Monday, the Packers returned to Lambeau Field for an end-of-the-season team meeting. And as players cleaned out their lockers afterward, the hurt and the frustration and the shock of the previous day's loss was unmistakable.
"I thought we were in Houston," center Mike Flanagan said, referring to the site of Super Bowl XXXVIII, Feb. 1. "The mentality in this locker room and the coaching staff was just what it needed to be, that we were going to win (at Philadelphia), and we were going to win next week (at Carolina) and we were going to be in Houston.
"Usually guys maybe start packing up stuff (before a playoff game). Nobody even thought about it. Nobody had any doubt. We were planning on being here and working on Wednesday."
Instead the Packers head home earlier than that, some to Green Bay residences, some farther away, but all to an offseason that came sooner than expected.

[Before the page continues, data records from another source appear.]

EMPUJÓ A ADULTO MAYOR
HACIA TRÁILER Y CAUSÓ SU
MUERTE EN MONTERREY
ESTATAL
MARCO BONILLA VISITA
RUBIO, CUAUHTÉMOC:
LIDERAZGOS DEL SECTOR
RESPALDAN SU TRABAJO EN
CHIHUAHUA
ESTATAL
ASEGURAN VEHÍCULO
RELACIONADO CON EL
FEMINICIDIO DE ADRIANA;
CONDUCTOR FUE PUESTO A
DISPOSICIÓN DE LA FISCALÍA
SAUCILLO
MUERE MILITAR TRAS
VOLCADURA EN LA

"I think we had a lot of talent and we didn't maximize on that and it's hard," said wide receiver Robert Ferguson, who accounted for both Packers touchdowns Sunday with catches of 40 and 17 yards.
"I felt like this was our year and we didn't make it happen."
The Packers had plenty of opportunities Sunday against the Eagles, and there are a handful of moments that players said they would turn over and over again in their minds this offseason, from the run on fourth-and-goal at the 1-yard line that was stopped short, to the drive that reached first-and-goal at the 7-yard line and produced only a field goal, to the pass on fourth-and-26 that the Eagles converted for a first down.
"We did everything we could to lose that game," Flanagan said. "We gave that game to them. We played our asses off, we did everything we could, but when it mattered, when it was crunch time, we didn't do it."
The divisional playoff loss was the third in six seasons for the Packers, and although there's a consensus inside the locker room that this is a team continuing to improve, the 2004 season is a long way off.
The Packers haven't been to an NFC championship game since their Super Bowl season of 1997, but were just an Akers field goal away from going back.
"As you get older, you realize that those chances are pretty special and to squander one like we did yesterday is obviously tough," left guard Mike Wahle said. "This group isn't going to be together again as it is this year and we've had a good run of it.
"It's been a real interesting year. It's been exciting in a lot of ways. It's sad for everyone it has to end."